» **Exercise set**:
[a] Answer each of the following from the Mooney and Cessna collision report, one answer per line, marked (i), (ii) and (iii).
(i) From which runway was the Cessna departing?
(ii) At what height above ground was the Mooney estimated to be when the collision occurred?
(iii) How many radio transmissions did the pilot of the Cessna make to the FSS regarding his departure?
[b] Extend the Mooney and Cessna collision report beyond its final sentence, keeping its formal investigative style.

» **Excerpt**:
* * * * * * *
2.2 Circuit Procedures and Communications Procedures

2.2.1 Mooney M20C

When the Mooney passed by the Naramata NDB to return to the airport, the pilot reported that he would proceed along the west shoreline of Okanagan Lake, remaining west of "the track", and he requested traffic information for that area. The FSS replied that there was no reported traffic in that area but did not advise him that there was a pending departure from runway 34, namely the Cessna.

This check-in call with the FSS was incomplete. The call did not contain a clear statement of the pilot's altitude, his intended arrival procedure, or his estimated time to landing; all of which are required by procedures. Additionally, the pilot's reference to remaining west of "the track" is ambiguous and is not standard radio terminology. The FSS specialist accepted the Mooney pilot's report without requesting amplifying information and interpreted the pilot's communications to mean that he would remain west of the extended centreline of the active runway. Based on that interpretation, the FSS specialist concluded that the Mooney would join the circuit mid-field and, therefore, would not be pertinent traffic for the departing Cessna. What is clear is that the Mooney pilot did not follow the path that was expected by the FSS specialist but, rather, followed a path that appeared to be at 45° to the downwind leg. As well, it is estimated that the Mooney was between 500 and 700 feet agl when the collision occurred, below the circuit-joining height of 1000 feet AAE. This path placed the Mooney in conflict with the departing Cessna. The essential issue remains that an incomplete and ambiguous radio check-in led to a loss of awareness by the FSS (and likely other pilots in the area) of the circuit-joining intention and the position of the arriving Mooney.

The pilot of the departing Cessna made a total of four radio transmissions to the FSS regarding his departure. Although all pilots operating within the MF area are expected and required to monitor the MF, it was not determined if the pilot of the Mooney heard any of these transmissions. Records indicate that at no time was a transmission directed to the pilot of the inbound Mooney to advise him of the departing Cessna. When he was abeam the West Bench area, the pilot of the Mooney turned east onto a heading that crossed through the departure path of runway 34, evidently unaware of the departing aircraft. An opportunity that would have prevented the accident was lost when the pilot of the inbound aircraft did not communicate his specific arrival procedure intentions (that is, how he would transition from the west side of the airport to join the circuit on the east side), nor was he asked by the FSS for his intentions.
* * * * * * *
» **Dataset content**:
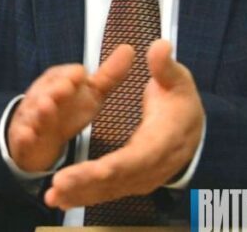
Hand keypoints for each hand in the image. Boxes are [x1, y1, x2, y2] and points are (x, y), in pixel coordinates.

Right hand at [7, 45, 133, 171]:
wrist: (39, 136)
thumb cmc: (68, 110)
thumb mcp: (91, 93)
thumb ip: (109, 74)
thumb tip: (129, 48)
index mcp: (59, 81)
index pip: (67, 74)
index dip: (73, 76)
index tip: (79, 77)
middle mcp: (43, 96)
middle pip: (49, 91)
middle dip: (55, 89)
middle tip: (65, 88)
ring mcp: (31, 117)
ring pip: (34, 112)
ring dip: (41, 111)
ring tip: (46, 107)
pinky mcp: (24, 138)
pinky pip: (22, 137)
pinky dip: (24, 137)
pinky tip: (27, 136)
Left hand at [43, 40, 203, 210]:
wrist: (194, 130)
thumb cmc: (180, 100)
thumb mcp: (177, 80)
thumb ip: (165, 67)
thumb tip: (160, 46)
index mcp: (163, 140)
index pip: (137, 157)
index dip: (111, 166)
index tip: (87, 171)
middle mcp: (153, 166)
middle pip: (118, 179)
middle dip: (87, 184)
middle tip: (57, 187)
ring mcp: (142, 178)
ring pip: (110, 190)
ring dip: (80, 195)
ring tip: (52, 198)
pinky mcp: (132, 182)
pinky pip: (106, 192)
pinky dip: (83, 197)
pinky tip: (60, 201)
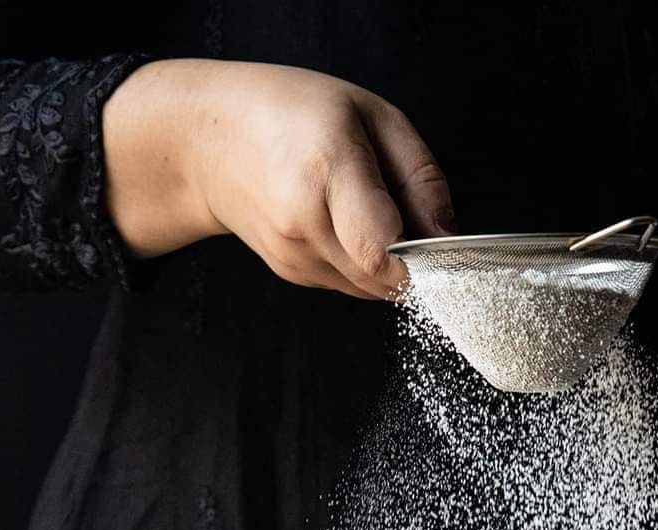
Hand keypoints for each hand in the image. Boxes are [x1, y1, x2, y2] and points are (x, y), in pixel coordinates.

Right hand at [103, 59, 453, 297]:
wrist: (208, 140)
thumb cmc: (291, 113)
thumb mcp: (370, 115)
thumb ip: (420, 176)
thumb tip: (449, 236)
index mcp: (327, 170)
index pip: (382, 248)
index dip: (419, 256)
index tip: (434, 241)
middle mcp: (305, 222)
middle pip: (385, 276)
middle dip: (412, 259)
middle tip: (405, 215)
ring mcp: (294, 255)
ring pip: (371, 287)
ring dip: (387, 262)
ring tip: (367, 210)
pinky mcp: (292, 274)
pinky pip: (351, 284)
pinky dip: (363, 263)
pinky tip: (344, 223)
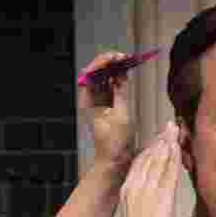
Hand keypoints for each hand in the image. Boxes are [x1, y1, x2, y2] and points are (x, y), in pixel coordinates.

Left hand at [78, 51, 135, 172]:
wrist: (112, 160)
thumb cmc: (114, 142)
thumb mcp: (120, 116)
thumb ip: (120, 93)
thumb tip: (121, 75)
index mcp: (88, 100)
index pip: (90, 73)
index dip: (102, 62)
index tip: (116, 56)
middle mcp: (90, 98)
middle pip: (97, 73)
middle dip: (110, 62)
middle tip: (124, 56)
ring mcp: (98, 101)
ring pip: (104, 77)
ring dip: (115, 68)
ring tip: (127, 61)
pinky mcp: (107, 104)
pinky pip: (111, 86)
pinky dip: (118, 78)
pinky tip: (126, 73)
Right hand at [118, 121, 181, 216]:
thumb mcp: (134, 215)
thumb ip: (142, 200)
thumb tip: (151, 196)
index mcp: (127, 190)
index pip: (139, 162)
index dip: (150, 147)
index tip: (159, 137)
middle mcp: (135, 187)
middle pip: (149, 157)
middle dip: (161, 140)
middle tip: (170, 126)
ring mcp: (148, 192)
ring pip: (159, 161)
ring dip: (168, 144)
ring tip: (176, 130)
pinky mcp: (163, 199)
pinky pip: (170, 173)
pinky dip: (174, 159)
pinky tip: (179, 149)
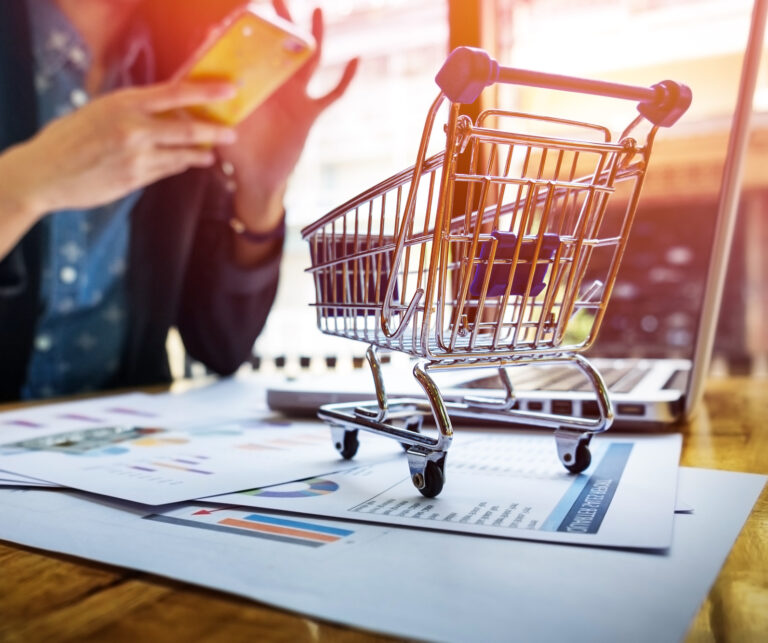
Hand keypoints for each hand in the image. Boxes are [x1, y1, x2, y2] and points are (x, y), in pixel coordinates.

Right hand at [10, 80, 238, 216]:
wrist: (44, 173)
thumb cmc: (69, 137)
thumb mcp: (99, 110)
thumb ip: (133, 111)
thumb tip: (167, 110)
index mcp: (124, 103)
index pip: (175, 93)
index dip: (206, 92)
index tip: (230, 91)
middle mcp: (134, 128)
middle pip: (188, 128)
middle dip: (214, 131)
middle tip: (231, 133)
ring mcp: (137, 156)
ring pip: (181, 155)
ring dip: (199, 154)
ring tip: (211, 153)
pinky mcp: (136, 179)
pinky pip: (167, 170)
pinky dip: (179, 166)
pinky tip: (185, 163)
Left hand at [217, 0, 357, 236]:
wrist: (258, 178)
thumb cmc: (234, 153)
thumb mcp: (218, 123)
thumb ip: (209, 104)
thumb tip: (192, 86)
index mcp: (252, 85)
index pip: (250, 50)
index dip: (246, 30)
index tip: (242, 9)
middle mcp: (274, 86)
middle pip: (280, 46)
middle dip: (280, 20)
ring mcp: (295, 97)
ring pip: (309, 61)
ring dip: (314, 36)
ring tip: (316, 10)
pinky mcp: (310, 113)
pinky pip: (332, 94)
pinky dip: (345, 78)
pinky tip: (356, 59)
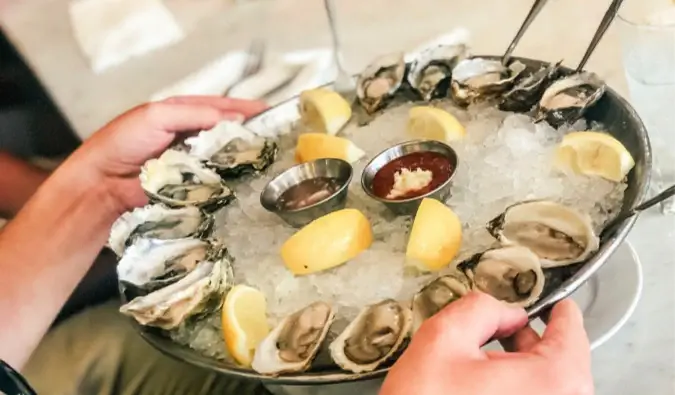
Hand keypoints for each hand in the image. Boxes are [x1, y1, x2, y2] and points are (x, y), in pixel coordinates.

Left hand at [63, 96, 266, 213]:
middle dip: (253, 135)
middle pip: (230, 134)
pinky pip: (219, 183)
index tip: (275, 113)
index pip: (223, 108)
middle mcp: (193, 138)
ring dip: (247, 160)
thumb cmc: (122, 143)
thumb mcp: (156, 115)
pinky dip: (234, 182)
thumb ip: (194, 113)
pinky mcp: (194, 188)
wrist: (102, 184)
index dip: (248, 110)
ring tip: (275, 161)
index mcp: (184, 114)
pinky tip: (253, 183)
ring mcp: (195, 164)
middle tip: (282, 140)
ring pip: (228, 160)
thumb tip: (233, 119)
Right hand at [380, 292, 592, 394]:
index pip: (572, 334)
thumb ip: (482, 309)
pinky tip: (487, 384)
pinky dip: (519, 389)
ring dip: (525, 367)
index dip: (559, 312)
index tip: (554, 305)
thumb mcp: (444, 337)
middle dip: (535, 341)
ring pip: (548, 387)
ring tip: (491, 357)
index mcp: (552, 381)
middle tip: (509, 327)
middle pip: (563, 363)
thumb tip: (504, 312)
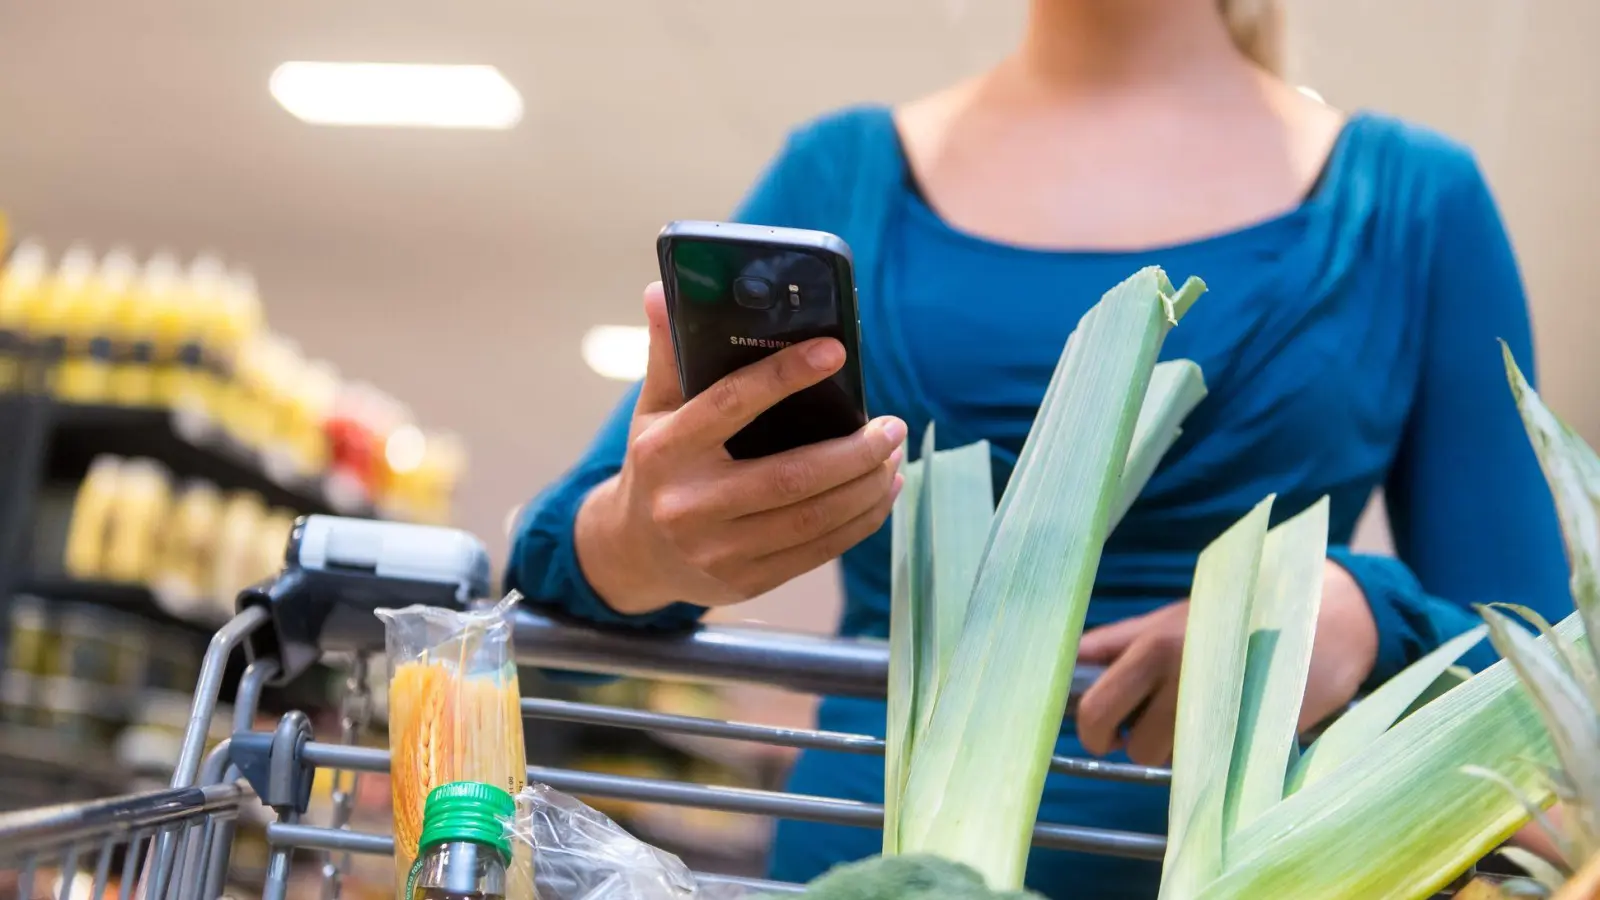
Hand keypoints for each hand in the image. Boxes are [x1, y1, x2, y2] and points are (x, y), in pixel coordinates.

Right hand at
* * * * * * *
» **Task-by-task outputs**:
[a]
(i) Runway 34
(ii) Between 500 and 700 feet agl
(iii) Four

[b]
A diagram in AIP RAC 4.5.2, Traffic Circuit Procedures—Uncontrolled Aerodromes, depicts the standard traffic circuit. (See Figure 3.) The diagram indicates that to join the downwind leg of a circuit from the upwind side, the aircraft would have to cross over the airport, clear of the departure and arrival paths. The Mooney pilot appeared to be joining the downwind leg on a 45° intercept that crossed through the departure path from the upwind side. AIP RAC 4.5.2(a)(v) describes a circuit-joining procedure via a 45° downwind intercept; however, the referenced diagram (Figure 4.1 in AIP RAC) does not depict a 45° intercept to the downwind leg that would cross through the departure path. The circuit-joining technique used by the Mooney was not standard. When pilots do not communicate their intentions to use non-standard procedures, other users of the airspace anticipate that the recommended procedures will be followed. In this accident, the lack of effective communication deprived the pilots of information that could have altered their actions, either by flying a different track or by delaying departure.

2.2.2 Cessna 177RG

Upon initial contact with the Penticton FSS on the MF, the pilot of the Cessna was advised of the inbound Mooney during the airport advisory. After that transmission, records show that there were eight transmissions between the FSS and the pilot of the Mooney, before the Cessna departed.

Regulations and good airmanship require that the pilot of an aircraft operating on the manoeuvring area of an uncontrolled airport maintain a listening watch on the MF or the aerodrome traffic frequency (ATF) before departing. Since the Cessna pilot was communicating with the FSS on the MF, he should have been monitoring the MF, thereby allowing him to formulate a mental model of the traffic.

In the last two transmissions made by the pilot of the Mooney, he stated his intention to follow the west shoreline, remaining to the west of the track, and report downwind right-hand for runway 34. Assuming the pilot of the Cessna heard that transmission, he would have expected the Mooney to follow the recommended circuit-joining procedure prescribed in AIP RAC 4.5.2. This procedure would have taken the aircraft along the west side of the valley to a position where the pilot could turn northeastward to cross over the airport before making a right-hand turn to join the downwind leg of the circuit. Incorporating this procedure and the absence of any qualifying traffic information from the FSS into his mental model, the Cessna pilot would conclude that the Mooney was not in conflict with his departure.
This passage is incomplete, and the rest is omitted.